I’ve been a SharePoint developer on a variety of customer projects. At least 1/4 of my work has been focused on Enterprise Search using SharePoint and previously FAST Search. Most recently, I worked on a common web content management platform using cross-site publishing and extensive UI work involving the SharePoint Search REST API.

I make mobile apps professionally (as a Microsoft consultant, I’ve worked on Windows and mobile web apps) and as a hobby. My primary hobby app, which I maintain as a service for the military enthusiast, survivalist and Army communities, is Army Field Manuals. It provides a library of a bunch of PDF files published by the U.S. Army.

I’ve also recently completed my MIM degree, in which had some close encounters with librarian- and archivist-type people. These are dedicated folks who organize and classify information, and many of them are extremely tech-savvy. This grad school work inspired me to want to do a better job than the Army has done to expose the public contents of Army doctrine. The primary ways I’ve come up with to do this are to integrate a variety of sources, provide some manual classification, and provide a robust search interface.

How do I do full-text search in a mobile (Windows) application?

Search in my app currently only searches the titles (and soon I’ll be adding descriptions). Unlocking the full text of the documents for search requires (at least in Microsoft lingo) an IFilter for PDFs. The technology is built-in with Windows 8.1, which provides hooks through IndexableContent,, but since the 3GB of field manuals are only downloaded to the app clients on demand, there’s no way to provide full text searching across the whole corpus.

Enter SharePoint Search. SharePoint can search PDFs natively, can provide full text results with hit highlighting, and can return the metadata associated with the document in context. It can also provide rank tuning (in my case, I might want to do things like rank highly rated documents (LibraryThing has some ratings)). So, blending all these ideas I had an epiphany that SharePoint could provide some good value for my app community. So I’ve been figuring out how this might work and be affordable.

What about SharePoint Online for Office 365?

I’ve tried this, but the anonymous site you get seems to preclude using the search API from an anonymous user. When I run this query logged in, it works. As anonymous I get a file not found error. In the SharePoint Foundation solution below it works fine, so I’m assuming this is a specific exclusion of functionality in the public site on Office 365.
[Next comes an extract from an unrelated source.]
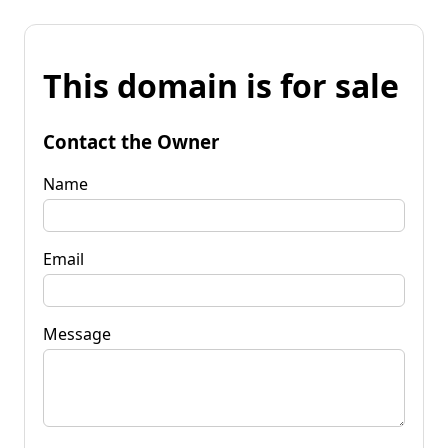
This domain is for sale
Contact the Owner
Name
Email
Message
/_api/search/query?querytext=%27army%27&QueryTemplatePropertiesUrl=%27spfile://webroot/queryparametertemplate.xml%27&SummaryLength=360&KeywordInclusion=%271%27

What’s the cheapest way to use SharePoint’s API layer?
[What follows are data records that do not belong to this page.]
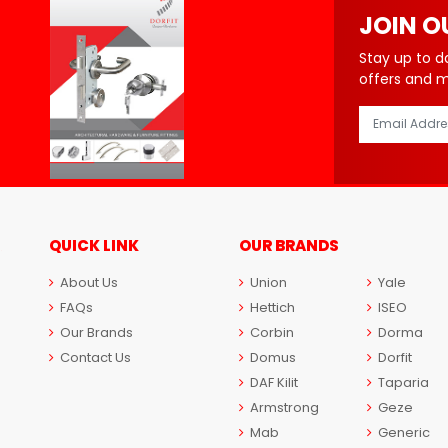
JOIN O
Stay up to d
offers and 
QUICK LINK
OUR BRANDS
About Us
Union
Yale
FAQs
Hettich
ISEO
Our Brands
Corbin
Dorma
Contact Us
Domus
Dorfit
DAF Kilit
Taparia
Armstrong
Geze
Mab
Generic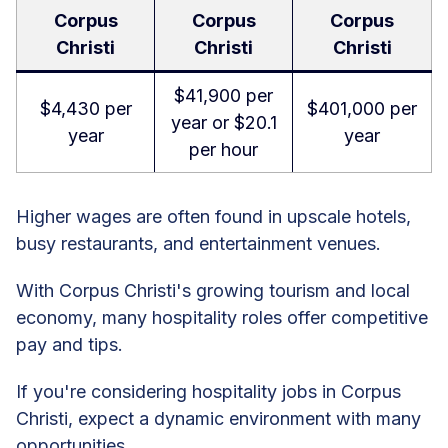
Corpus
Corpus
Corpus
Christi
Christi
Christi
$41,900 per
$4,430 per
$401,000 per
year or $20.1
year
year
per hour
Higher wages are often found in upscale hotels,
busy restaurants, and entertainment venues.
With Corpus Christi's growing tourism and local
economy, many hospitality roles offer competitive
pay and tips.
If you're considering hospitality jobs in Corpus
Christi, expect a dynamic environment with many
opportunities.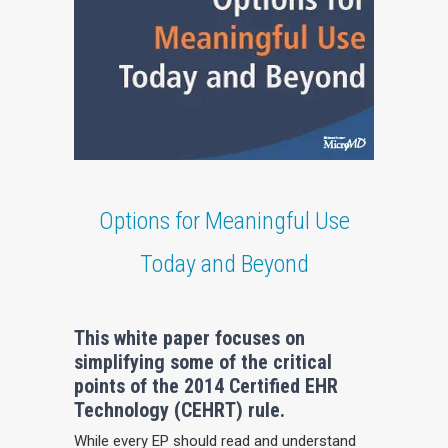
Options for Meaningful Use
Today and Beyond
This white paper focuses on
simplifying some of the critical
points of the 2014 Certified EHR
Technology (CEHRT) rule.
While every EP should read and understand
Shared hosting of SharePoint Foundation is cheapest. Even though no CALs are required for External Users in the other versions, you’d need a CAL for yourself at least—and where would you purchase that as a hobbyist developer? And after that, the 3rd party hosting providers charge a lot more money for standard or enterprise licensed SKUs. I’m still discovering the features that SharePoint Foundation can do, since I typically work with the Enterprise SKU of SharePoint. However, I’ve signed up for a 3GB plan (enough to hold all the public Army doctrine PDF documents) on PlexHosted.com (affiliate link) for about $25/mo, and I’ve found that I can add site columns, access the search REST API anonymously, and access the lists API as well. So far so good. The Term Store is not available; I was hoping to use that to help tag content. However, a multiselect lookup will work for what I’m doing in the short term.

What are the limitations?

There’s more to APIs than anonymously exposing metadata and search results. This solution doesn’t do authentication or much of anything in the way of security or protections for the system against abuse. There is some logging, however, so hopefully that could prove useful. Also the system will be on a shared instance to keep the costs manageable. Not sure if that would scale. Another down side that I’ve found is that my search API access is lumped in with some other sites’ anonymous results. That doesn’t have any real impact for me, but it’s definitely not secured across site boundaries.